De ce jugement, duquel on ne retire aucune gloire, sinon la preuve qu’il ne faut jamais manquer d’opiniâtreté pour se faire respecter, nous retiendrons la leçon que l’expert judiciaire, quoique isolé face aux acteurs du procès, n’est pas toujours abandonné par la justice.
Notes
1) Constituent un outrage puni de 7500 euros d’amende les paroles, gestes ou menaces, les écrits ou images de toute nature non rendus publics ou l’envoi d’objets quelconques adressés à une personne chargée d’une mission de service public, dans l’exercice ou à l’occasion de l’exercice de sa mission, et de nature à porter atteinte à sa dignité ou au respect dû à la fonction dont elle est investie. Lorsqu’il est adressé à une personne dépositaire de l’autorité publique, l’outrage est puni de six mois d’emprisonnement et de 7500 euros d’amende. Art. 433.22 – Les personnes physiques coupables de l’une des infractions prévues au présent chapitre encourent également les peines complémentaires suivantes :
- L’interdiction, suivant les modalités prévues par l’article 131-27, soit d’exercer une fonction publique ou d’exercer l’activité professionnelle ou sociale dans l’exercice ou à l’occasion de l’exercice de laquelle l’infraction a été commise, le maximum de la durée de l’interdiction temporaire étant porté à dix ans, soit, pour les infractions prévues par les articles 433-1, 433-2 et 433-4, d’exercer une profession commerciale ou industrielle, de diriger, d’administrer, de gérer ou de contrôler à un titre quelconque, directement ou indirectement, pour leur propre compte ou pour le compte d’autrui, une entreprise commerciale ou industrielle ou une société commerciale.
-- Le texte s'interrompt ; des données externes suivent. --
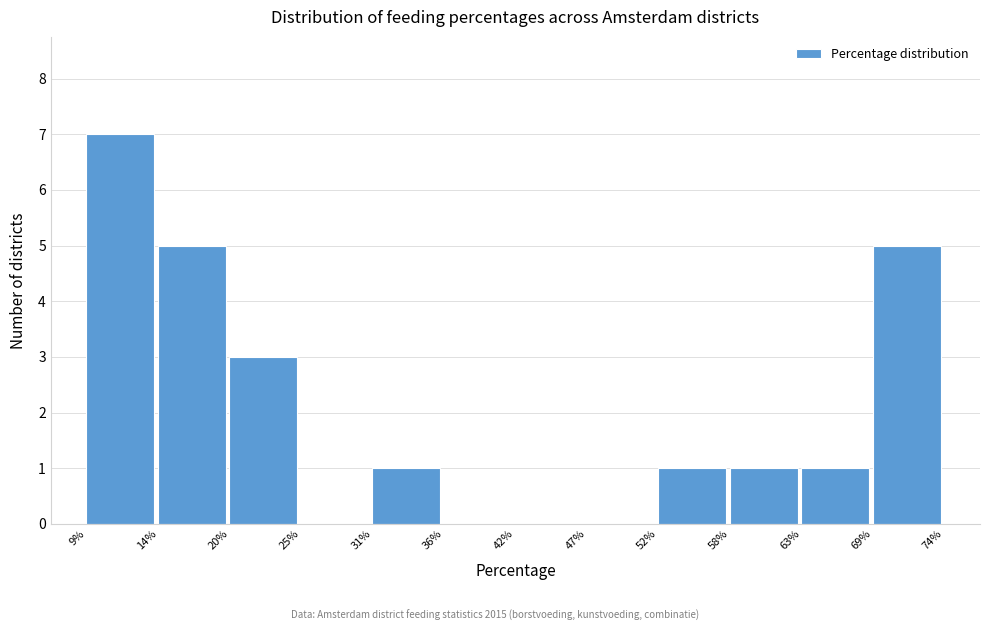

How tall is the bar that spans 63% to 69% on the x-axis? The values are not printed on the chart, so give them approximately, as read against the axis.

1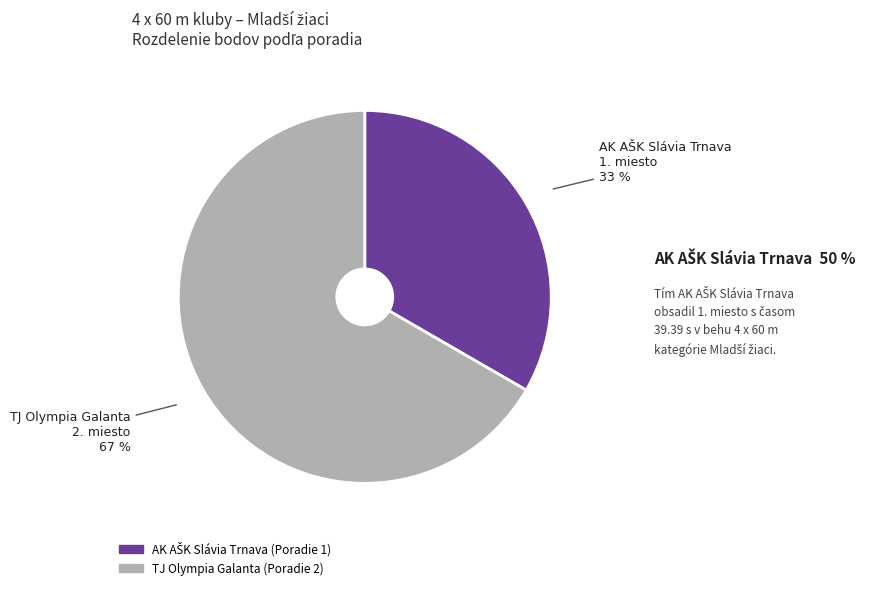

Count the number of slices in the pie.

2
Ces interdictions d’exercice peuvent être prononcées cumulativement ;
- L’affichage ou la diffusion de la décision prononcée dans les conditions prévues par l’article 131-35.
2) Art. 475-1 du CPP – Le tribunal condamne l’auteur de l’infraction à payer à la partie civile la somme qu’il détermine, au titre des frais non payés par l’État et exposés par celle-ci. Le tribunal tient compte de l’équité ou de la situation économique de la partie condamnée. Il peut, même d’office, pour des raisons tirées des mêmes considérations, dire qu’il n’y a pas lieu à cette condamnation. Les dispositions du présent article sont également applicables aux organismes tiers payeurs intervenant à l’instance.